:: Task details ::
Give an exact copy of the data that follows, but none of its pictures.

Information shown START

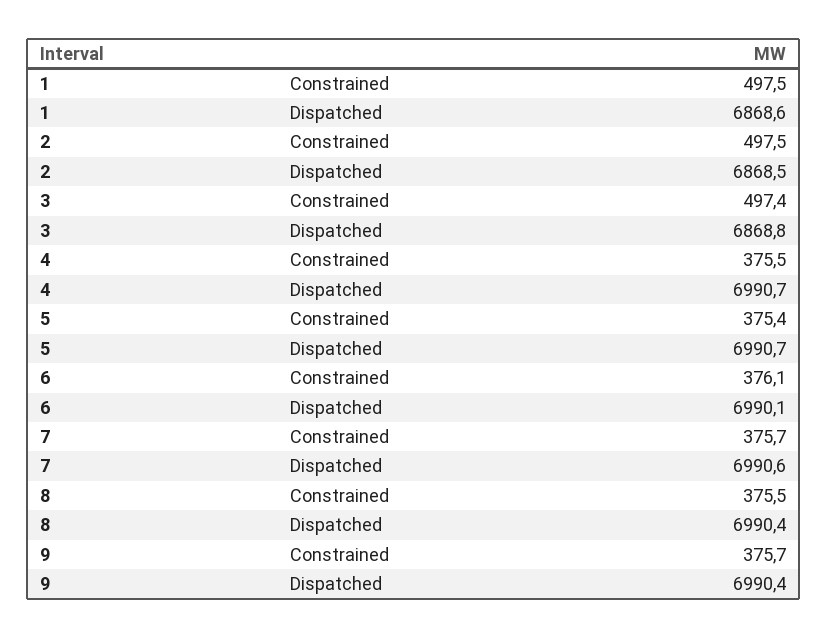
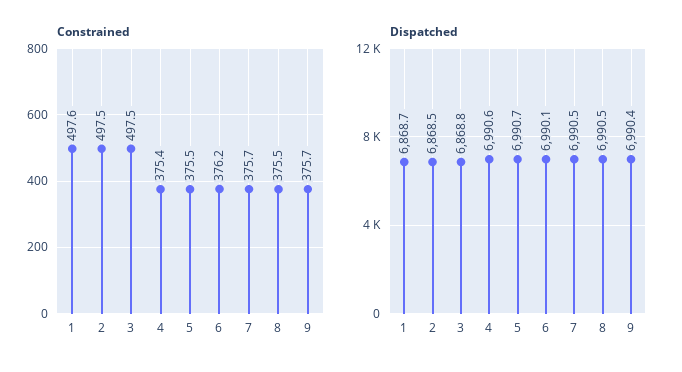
  {
    "Constrained": {
-     "1": 497.5,
+     "1": 497.6,
      "2": 497.5,
-     "3": 497.4,
+     "3": 497.5,
-     "4": 375.5,
+     "4": 375.4,
-     "5": 375.4,
+     "5": 375.5,
-     "6": 376.1,
+     "6": 376.2,
      "7": 375.7,
      "8": 375.5,
      "9": 375.7
    },
    "Dispatched": {
-     "1": 6868.6,
+     "1": 6868.7,
      "2": 6868.5,
      "3": 6868.8,
-     "4": 6990.7,
+     "4": 6990.6,
      "5": 6990.7,
      "6": 6990.1,
-     "7": 6990.6,
+     "7": 6990.5,
-     "8": 6990.4,
+     "8": 6990.5,
      "9": 6990.4
    }
  }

Information shown END

:: Output for this task ::
  {
    "Constrained": {
-     "1": 497.5,
+     "1": 497.6,
      "2": 497.5,
-     "3": 497.4,
+     "3": 497.5,
-     "4": 375.5,
+     "4": 375.4,
-     "5": 375.4,
+     "5": 375.5,
-     "6": 376.1,
+     "6": 376.2,
      "7": 375.7,
      "8": 375.5,
      "9": 375.7
    },
    "Dispatched": {
-     "1": 6868.6,
+     "1": 6868.7,
      "2": 6868.5,
      "3": 6868.8,
-     "4": 6990.7,
+     "4": 6990.6,
      "5": 6990.7,
      "6": 6990.1,
-     "7": 6990.6,
+     "7": 6990.5,
-     "8": 6990.4,
+     "8": 6990.5,
      "9": 6990.4
    }
  }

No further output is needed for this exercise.